- The National Renewable Energy Laboratory (NREL) on Tuesday announced a partnership with wind solutions company WindESCo that aims to improve the performance of wind farms by optimizing how turbines communicate and work together.
- The idea, known as "collective consensus control," utilizes sensors and software to allow turbines to share data and make real-time adjustments in order to boost potential output.
- The partnership will be funded through the U.S. Department of Energy's Small Business Voucher Project and will give WindESCo access to the lab's wind farm control expertise, while allowing NREL to apply its open-source tools to develop control solutions. The groups say the work could have significant impacts on the economics of wind farms.

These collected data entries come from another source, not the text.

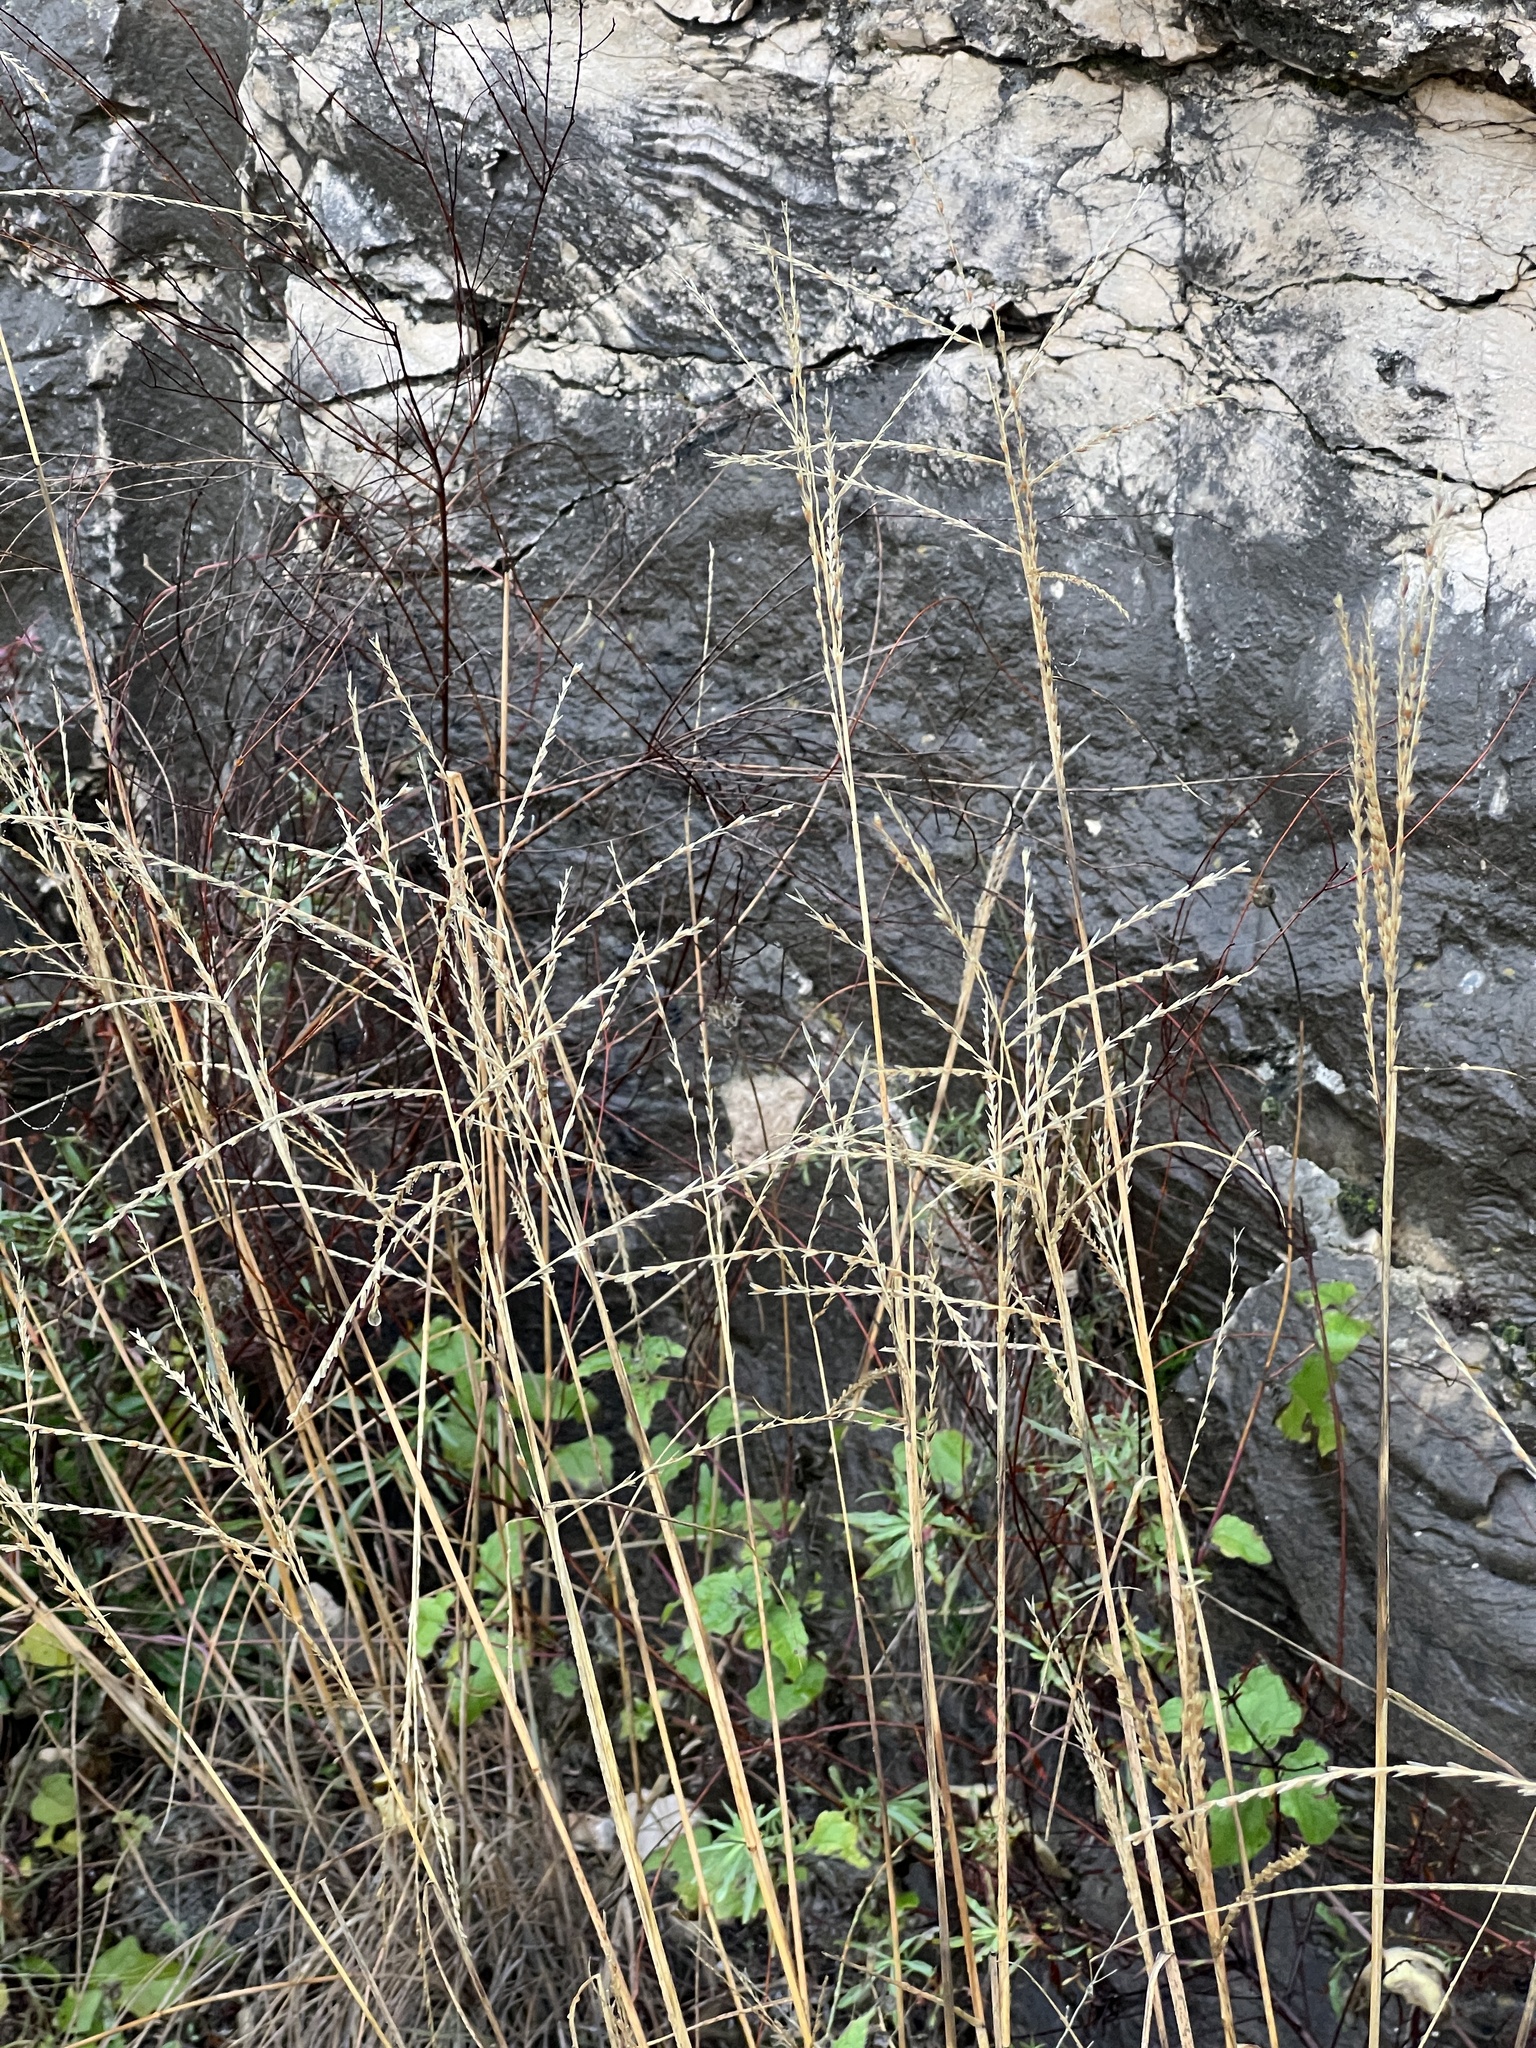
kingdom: Plantae
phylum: Tracheophyta
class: Liliopsida
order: Poales
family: Poaceae
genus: Disakisperma
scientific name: Disakisperma dubium
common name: Green sprangletop
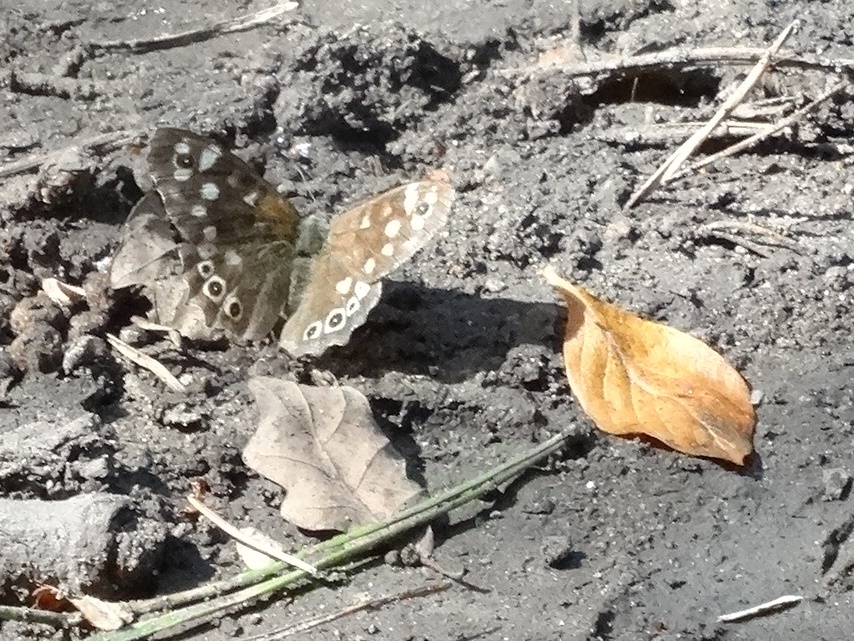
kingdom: Animalia
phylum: Arthropoda
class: Insecta
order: Lepidoptera
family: Nymphalidae
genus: Pararge
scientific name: Pararge aegeria
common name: Speckled wood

Wind energy researchers say more production can be squeezed out of existing turbines, the question is: how much?
According to NREL, coordinating turbine controls to "minimize wake effects" can boost overall plant output 4% to 5%.
"Ultimately, we're aiming for a paradigm shift that has wind farms operating centrally, rather than each individual turbine operating independently," NREL Senior Researcher Jennifer King said in the partnership announcement. "Wind farms put out a plethora of data; we’re just harnessing it so turbines can receive and adjust to real-time feedback."
NREL says the project with WindESCo gathered wind power plant data and used it to "simulate using sensors that enable data sharing among turbines, allowing them to theoretically adjust in real time to changing wind directions and other conditions."
The lab is researching new "control methodologies" for onshore and offshore wind turbines.
According to DOE's description of the collaboration, WindESCo's approach to new control methods uses rotor-based sensing and OEM-independent hardware to make wind farms operate more efficiently. This allows existing wind farms to enable controls to "maximize power output and minimize costs," DOE said.
"Wind farm control has the potential to improve power output and reduce fatigue loads and operating costs at existing wind farms, strengthening these facilities economically and boosting the wind energy industry as a whole," according to DOE.